Opinion
110307
03-17-2022
Keeley A. Maloney, Albany, for appellant. Meagan K. Galligan, District Attorney, Monticello (Meagan K. Galligan of counsel), for respondent.
Calendar Date: February 8, 2022
Keeley A. Maloney, Albany, for appellant.
Meagan K. Galligan, District Attorney, Monticello (Meagan K. Galligan of counsel), for respondent.
Before: Garry, P.J., Egan Jr., Pritzker, Colangelo and Ceresia, JJ.
PRITZKER, J.
Appeal from a judgment of the County Court of Sullivan County (LaBuda, J.), rendered February 23, 2018, convicting defendant upon his plea of guilty of the crime of robbery in the second degree.
Defendant pleaded guilty to robbery in the second degree in satisfaction of a three-count indictment, with the understanding that he would be sentenced to a prison term of no more than 10 years, and he purportedly waived the right to appeal. The charges stemmed from defendant punching and throwing to the ground the 75-year-old victim and then stealing his wallet. County Court thereafter sentenced defendant, as a second violent felony offender, to nine years in prison, to be followed by five years of postrelease supervision. Defendant appeals.
We affirm. Initially, the People concede, and we agree, that defendant did not knowingly, intelligently and voluntarily waive the right to appeal. The written waiver executed by defendant was overbroad, as it conveyed that there was an absolute bar to the pursuit of all potential remedies, including the right to seek postconviction relief in both federal and state courts (see People v Beach, 197 A.D.3d 1440, 1441 [2021]; People v Barrales, 179 A.D.3d 1313, 1314 [2020]). Further, County Court did not overcome the overbroad language in the written waiver by "ensuring that defendant understood the distinction that some appellate review survived the appeal waiver" (People v Beach, 197 A.D.3d at 1441 [internal quotation marks and citation omitted]; see People v Thomas, 34 N.Y.3d 545, 561 [2019]; People v Lafond, 189 A.D.3d 1824, 1825 [2020], lv denied 36 N.Y.3d 1121 [2021]). Accordingly, the appeal waiver was invalid (see People v Winters, 196 A.D.3d 847, 848-849 [2021], lvs denied 37 N.Y.3d 1025, 1030 [2021]; People v Mayo, 195 A.D.3d 1313, 1314 [2021]).
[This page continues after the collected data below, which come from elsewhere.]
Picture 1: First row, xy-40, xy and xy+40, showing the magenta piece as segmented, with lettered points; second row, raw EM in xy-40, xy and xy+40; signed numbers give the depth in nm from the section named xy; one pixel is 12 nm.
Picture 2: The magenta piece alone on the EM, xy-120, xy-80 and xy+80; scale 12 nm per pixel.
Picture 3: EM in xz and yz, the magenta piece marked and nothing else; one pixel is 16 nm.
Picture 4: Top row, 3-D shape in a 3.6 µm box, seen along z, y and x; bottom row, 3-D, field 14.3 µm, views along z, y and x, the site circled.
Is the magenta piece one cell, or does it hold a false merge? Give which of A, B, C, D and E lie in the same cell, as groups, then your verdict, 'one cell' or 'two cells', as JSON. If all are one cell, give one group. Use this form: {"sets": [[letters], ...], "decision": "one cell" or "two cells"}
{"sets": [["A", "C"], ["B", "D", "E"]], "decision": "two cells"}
Defendant's challenge to the voluntariness of his plea is unpreserved for our review as the record does not reflect that he made an appropriate postallocution motion, despite having ample opportunity to do so prior to sentencing (see People v Almonte, 179 A.D.3d 1222, 1224 [2020], lv denied 35 N.Y.3d 940 [2020]; People v Morton, 173 A.D.3d 1464, 1465 [2019], lv denied 34 N.Y.3d 935 [2019]). Moreover, defendant did not make any statements during the plea colloquy that negated the elements of the crime so as to trigger the narrow exception to the preservation rule (see People v Grainger, 199 A.D.3d 1070, 1071-1072 [2021]; People v Boudier, 197 A.D.3d 1361, 1362-1363 [2021], lv denied 37 N.Y.3d 1159 [2022]). Defendant's claim of ineffective assistance of counsel is similarly unpreserved for lack of an appropriate postallocution motion (see People v Morehouse, 183 A.D.3d 1180, 1183 [2020], lv denied 35 N.Y.3d 1068 [2020]; People v Weidenheimer, 181 A.D.3d 1096, 1097 [2020]).
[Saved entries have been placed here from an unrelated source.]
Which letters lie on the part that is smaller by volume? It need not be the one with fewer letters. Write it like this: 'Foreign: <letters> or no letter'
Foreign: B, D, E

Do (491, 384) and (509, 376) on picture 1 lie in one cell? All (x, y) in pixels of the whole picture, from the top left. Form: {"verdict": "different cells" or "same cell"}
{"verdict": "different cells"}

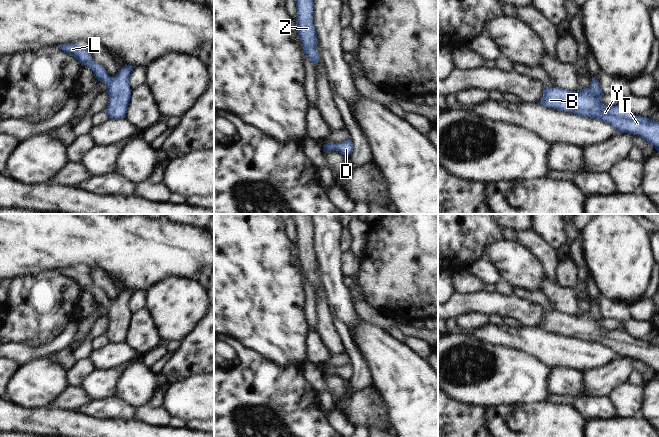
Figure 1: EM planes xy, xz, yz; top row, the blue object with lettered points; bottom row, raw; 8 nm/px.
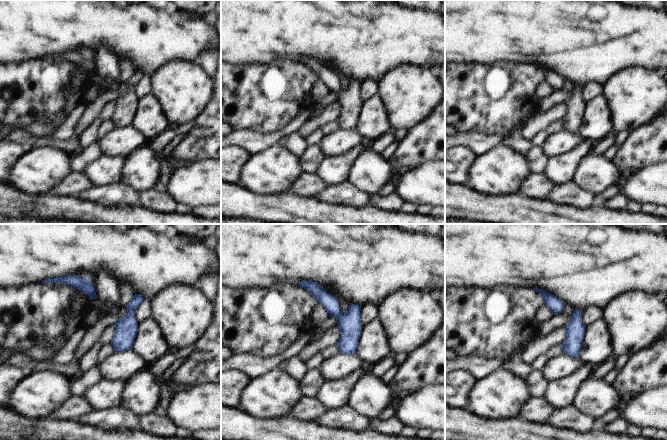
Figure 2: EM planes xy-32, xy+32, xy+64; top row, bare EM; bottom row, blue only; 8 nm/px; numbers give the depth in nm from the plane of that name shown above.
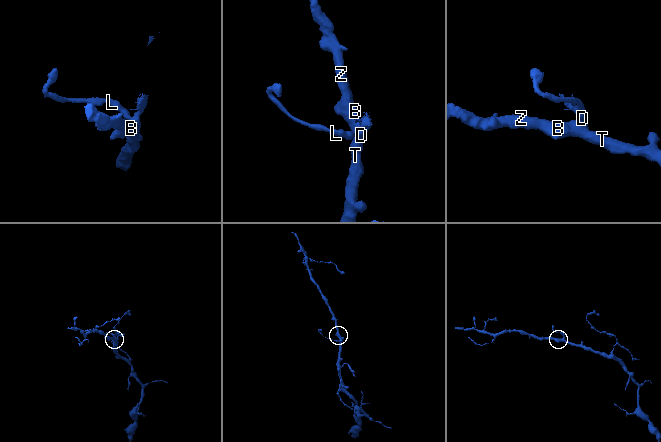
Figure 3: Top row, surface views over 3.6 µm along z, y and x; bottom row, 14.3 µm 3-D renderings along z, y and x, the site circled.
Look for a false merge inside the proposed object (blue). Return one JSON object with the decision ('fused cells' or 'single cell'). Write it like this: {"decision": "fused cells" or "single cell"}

Finally, defendant's contention that his sentence is harsh and excessive is unpersuasive. The sentence was within the agreed-upon range and, given defendant's lengthy criminal history and the nature of the crime committed, we discern no abuse of discretion or extraordinary circumstances warranting a reduction of the sentence in the interest of justice (see People v Woods, 166 A.D.3d 1298, 1299-1300 [2018], lv denied 33 N.Y.3d 1036 [2019]; People v Hatch, 165 A.D.3d 1321, 1322 [2018], lv denied 32 N.Y.3d 1125 [2018]). Defendant's remaining claims have been considered and found to be without merit.
Garry, P.J., Egan Jr., Colangelo and Ceresia, JJ., concur.
ORDERED that the judgment is affirmed.